Support for this project is a matter of personal pride for Barrales, whose parents emigrated from Mexico. “They started with nothing, worked as manual laborers, and started a bank account at Wells Fargo,” he recalls. “I’ve come to appreciate the of a bank to build generational wealth in this country.”
Barrales hopes that the Latino museum will ultimately be located on the National Mall, known as “America’s front yard,” and explains why this is important: “When students come to the Mall to see the Lincoln Monument, we want them to see our museum as well. Latino history is American history and American history is Latino history. The two have been inseparable for hundreds of years. It’s not just about the past, but the future as well.”
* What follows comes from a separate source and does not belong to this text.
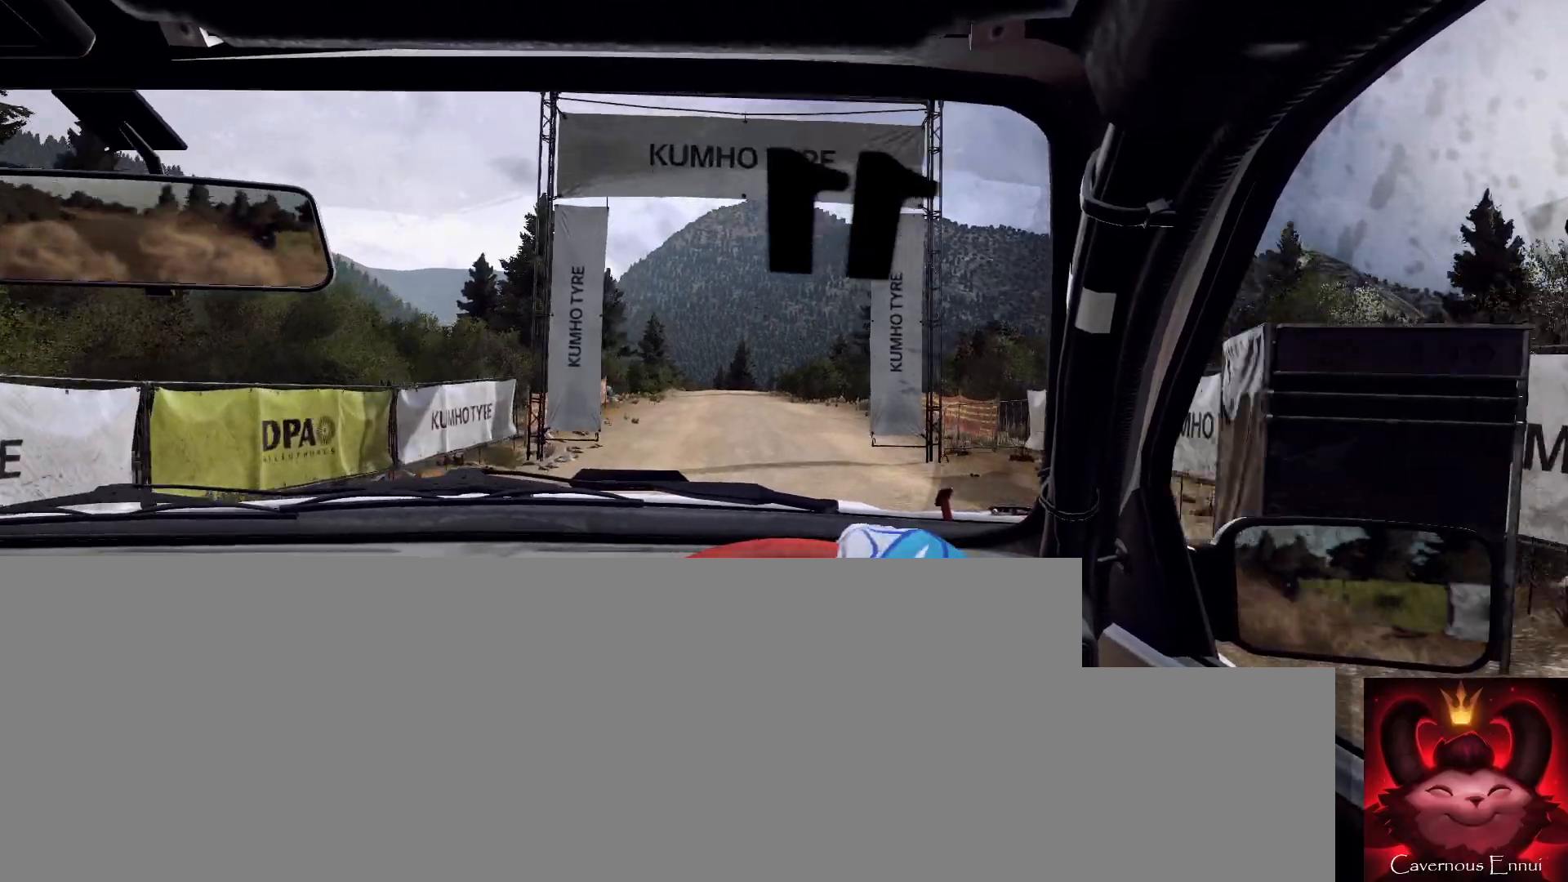
{"buttons": [], "left_stick": "left", "right_stick": "up", "events": [[433, "R1", "down"], [433, "left_stick", "left"], [467, "R1", "up"]]}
At Wells Fargo, he serves on the Latino Executive Forum, a group of Latino employees regularly convened by CEO Charles Scharf. Barrales recalls Scharf’s commitment that Latino voices be heard was important to making the donation to the Latino museum. The bank has over 41,000 Latino employees, 17% of the total.
Also critical was the enthusiasm of Wells Fargo’s network for Latino employees known as the Latin Connection, led by Patty Juarez, Executive Vice President and Head of Diverse Segments -Commercial Banking. “We are proud to support the National Museum of the American Latino and we honor our Latino employees and customers with this commitment. Wells Fargo’s success is tied to the success of the communities we serve,” she says.
“It’ll be very informative and inspiring,” adds Danny Vargas, chairman emeritus of the board of the nonprofit Friends of the American Latino Museum, “and in a fantastic location. It’s a first taste of what the museum is going to be.” Vargas, a veteran of the U.S. Air Force, says he is also happy to see that there will be a separate section devoted to the contributions of Latinos in the military.
Mario Molina believes his parents would be very happy about the Latino museum, adding, “My father would say it’s about time.”